The drone market is still immature and large-scale industry consolidate has not yet taken place. Manufacturers are often very small companies with a short history and the maturity of their internal processes is low. This can be reflected in the quality of their products.

The law in many countries does not require airworthiness certifications for drones as they are mandatory for aircrafts used in manned flight. This means that while the buyer of a plane for manned flight can rely on the fact that the airworthiness of a plane was independently verified by the civil aviation authority, this is usually not the case for drones, at least not for drones below a maximum takeoff mass of 25kg.

The careful selection of vendors/manufacturers is therefore very important, especially in cases where internal risk assessments show significant accident risks in case of hardware or software failures.

If airframes are bought from one seller and the payload integration is performed by another party it is important that the responsibility cut-offs are clear.

Customizations of airframes to allow them to carry and control specific payloads is a complex topic with implication on the airworthiness of drones. This type of work should only be handled by companies which have been sufficiently background and reference checked.
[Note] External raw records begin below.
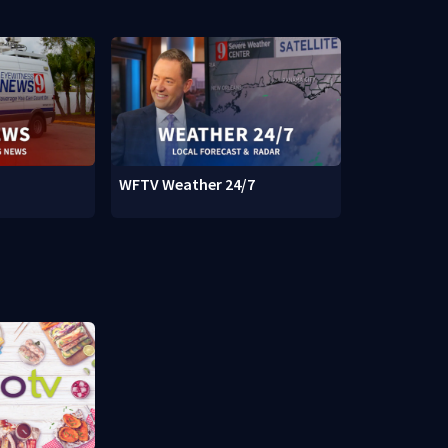
WFTV Weather 24/7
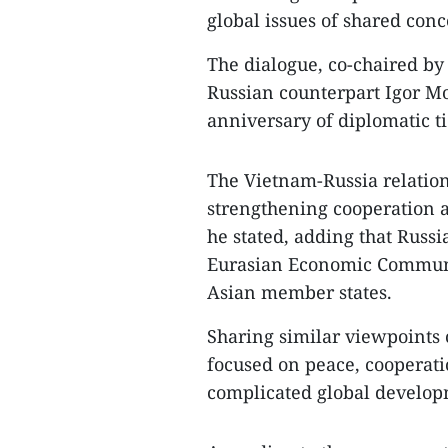
global issues of shared conc
The dialogue, co-chaired b
Russian counterpart Igor Mo
anniversary of diplomatic ti
The Vietnam-Russia relation
strengthening cooperation ac
he stated, adding that Russi
Eurasian Economic Communi
Asian member states.
Sharing similar viewpoints 
focused on peace, cooperat
complicated global develop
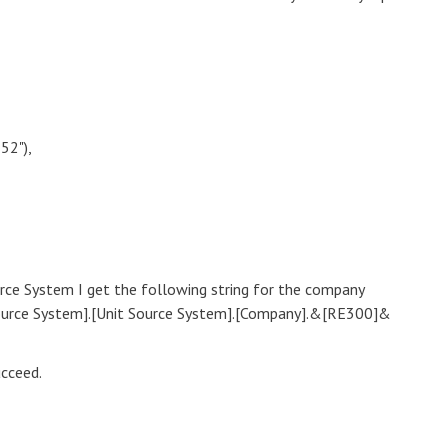
52"),
urce System I get the following string for the company
ource System].[Unit Source System].[Company].&[RE300]&
ucceed.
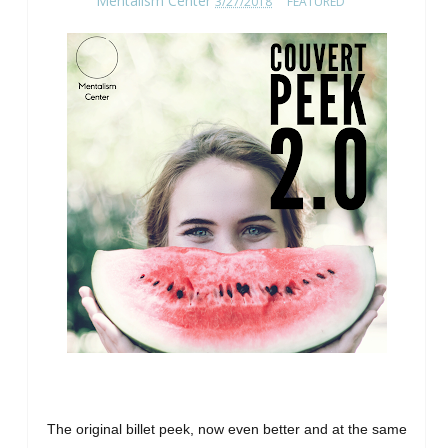
Mentalism Center
3/27/2018
FEATURED
The original billet peek, now even better and at the same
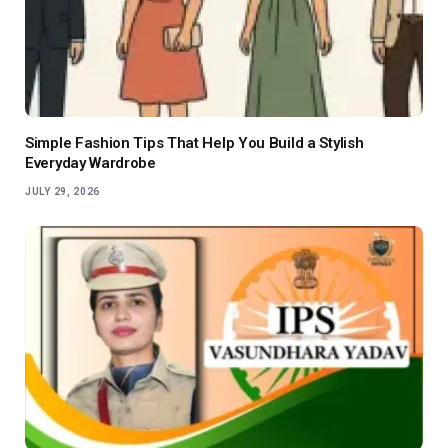
Simple Fashion Tips That Help You Build a Stylish
Everyday Wardrobe
JULY 29, 2026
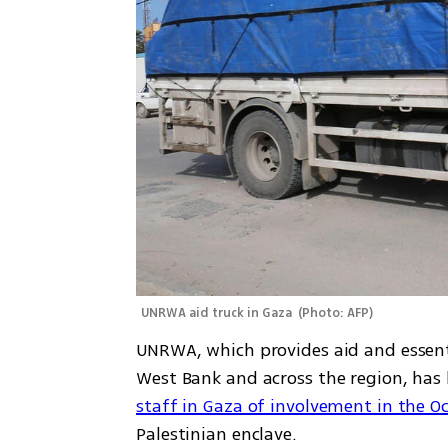
UNRWA aid truck in Gaza 
(
Photo: AFP
)
UNRWA, which provides aid and essentia
West Bank and across the region, has b
staff in Gaza of involvement in the Oct
Palestinian enclave.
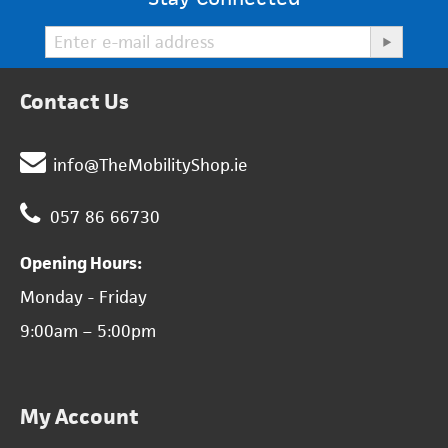
Contact Us
info@TheMobilityShop.ie
057 86 66730
Opening Hours:
Monday - Friday
9:00am – 5:00pm
My Account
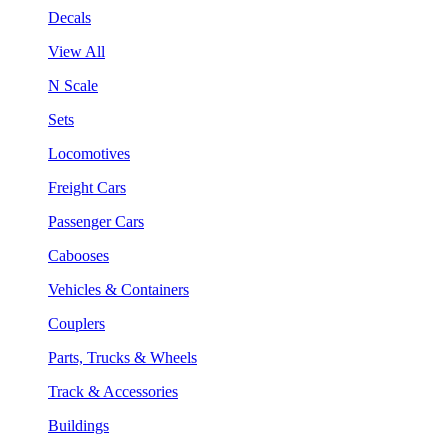
Decals
View All
N Scale
Sets
Locomotives
Freight Cars
Passenger Cars
Cabooses
Vehicles & Containers
Couplers
Parts, Trucks & Wheels
Track & Accessories
Buildings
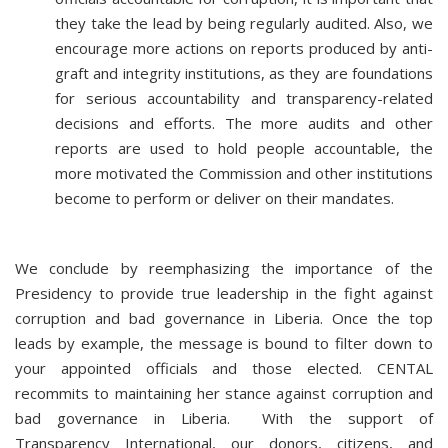
they take the lead by being regularly audited. Also, we
encourage more actions on reports produced by anti-
graft and integrity institutions, as they are foundations
for serious accountability and transparency-related
decisions and efforts. The more audits and other
reports are used to hold people accountable, the
more motivated the Commission and other institutions
become to perform or deliver on their mandates.
We conclude by reemphasizing the importance of the
Presidency to provide true leadership in the fight against
corruption and bad governance in Liberia. Once the top
leads by example, the message is bound to filter down to
your appointed officials and those elected. CENTAL
recommits to maintaining her stance against corruption and
bad governance in Liberia. With the support of
Transparency International, our donors, citizens, and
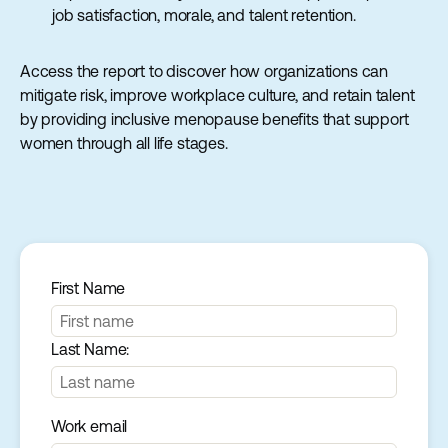
job satisfaction, morale, and talent retention.
Access the report to discover how organizations can
mitigate risk, improve workplace culture, and retain talent
by providing inclusive menopause benefits that support
women through all life stages.
First Name
Last Name:
Work email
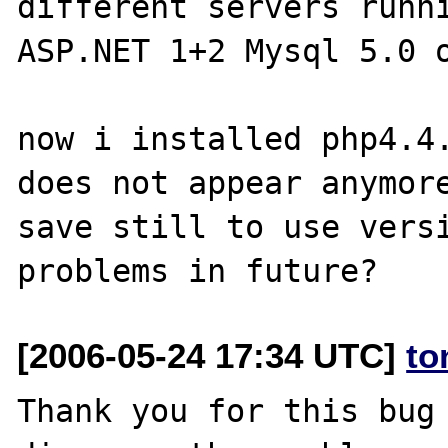
different servers runni
ASP.NET 1+2 Mysql 5.0 o
now i installed php4.4.
does not appear anymore
save still to use versi
[2006-05-24 17:34 UTC]
to
Thank you for this bug 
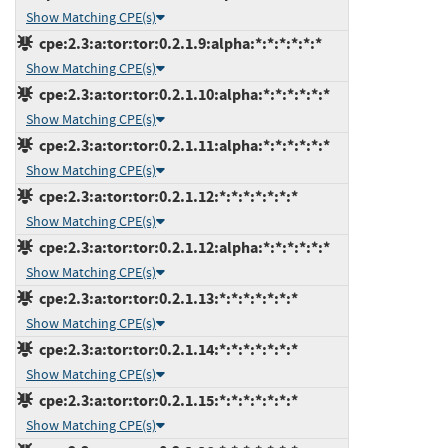
Show Matching CPE(s)
cpe:2.3:a:tor:tor:0.2.1.9:alpha:*:*:*:*:*:*
Show Matching CPE(s)
cpe:2.3:a:tor:tor:0.2.1.10:alpha:*:*:*:*:*:*
Show Matching CPE(s)
cpe:2.3:a:tor:tor:0.2.1.11:alpha:*:*:*:*:*:*
Show Matching CPE(s)
cpe:2.3:a:tor:tor:0.2.1.12:*:*:*:*:*:*:*
Show Matching CPE(s)
cpe:2.3:a:tor:tor:0.2.1.12:alpha:*:*:*:*:*:*
Show Matching CPE(s)
cpe:2.3:a:tor:tor:0.2.1.13:*:*:*:*:*:*:*
Show Matching CPE(s)
cpe:2.3:a:tor:tor:0.2.1.14:*:*:*:*:*:*:*
Show Matching CPE(s)
cpe:2.3:a:tor:tor:0.2.1.15:*:*:*:*:*:*:*
Show Matching CPE(s)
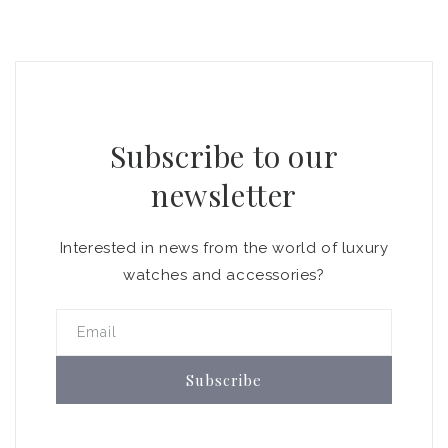
Subscribe to our
newsletter
Interested in news from the world of luxury
watches and accessories?
Email
Subscribe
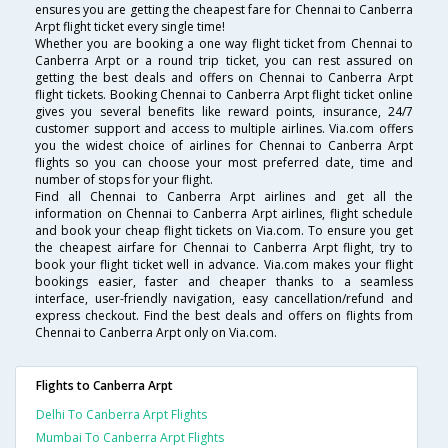
ensures you are getting the cheapest fare for Chennai to Canberra
Arpt flight ticket every single time!
Whether you are booking a one way flight ticket from Chennai to
Canberra Arpt or a round trip ticket, you can rest assured on
getting the best deals and offers on Chennai to Canberra Arpt
flight tickets. Booking Chennai to Canberra Arpt flight ticket online
gives you several benefits like reward points, insurance, 24/7
customer support and access to multiple airlines. Via.com offers
you the widest choice of airlines for Chennai to Canberra Arpt
flights so you can choose your most preferred date, time and
number of stops for your flight.
Find all Chennai to Canberra Arpt airlines and get all the
information on Chennai to Canberra Arpt airlines, flight schedule
and book your cheap flight tickets on Via.com. To ensure you get
the cheapest airfare for Chennai to Canberra Arpt flight, try to
book your flight ticket well in advance. Via.com makes your flight
bookings easier, faster and cheaper thanks to a seamless
interface, user-friendly navigation, easy cancellation/refund and
express checkout. Find the best deals and offers on flights from
Chennai to Canberra Arpt only on Via.com.
Flights to Canberra Arpt
Delhi To Canberra Arpt Flights
Mumbai To Canberra Arpt Flights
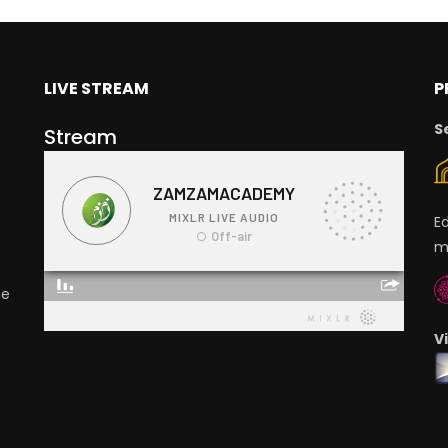
LIVE STREAM
P
S
Stream
E
m
ge
V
A good indicator of the maturity of products and integration services is the quality of technical specification sheets, manuals and operating instructions provided.

Risks

  1. Standard risks related to all types of procurement.
  2. Accidents due to faulty products.
  3. Accidents or damage due to missing or incomplete documentation of performance limitations.
  4. Warranties invalidated by modifications of drones for the purpose of payload integration.

Audit Steps

  1. Review the segregation of duties in place for the requesting, ordering and receiving of drones and equipment.
  2. Review the processes in place to ensure drone suppliers and manufacturers meet expected quality standards.
  3. Review the quality of manuals and instruction materials available for drones in current use.
  4. Interview pilots about the quality of support they receive from drone suppliers when they have questions.
  5. Interview maintenance personnel about the quality of support they receive from drone suppliers.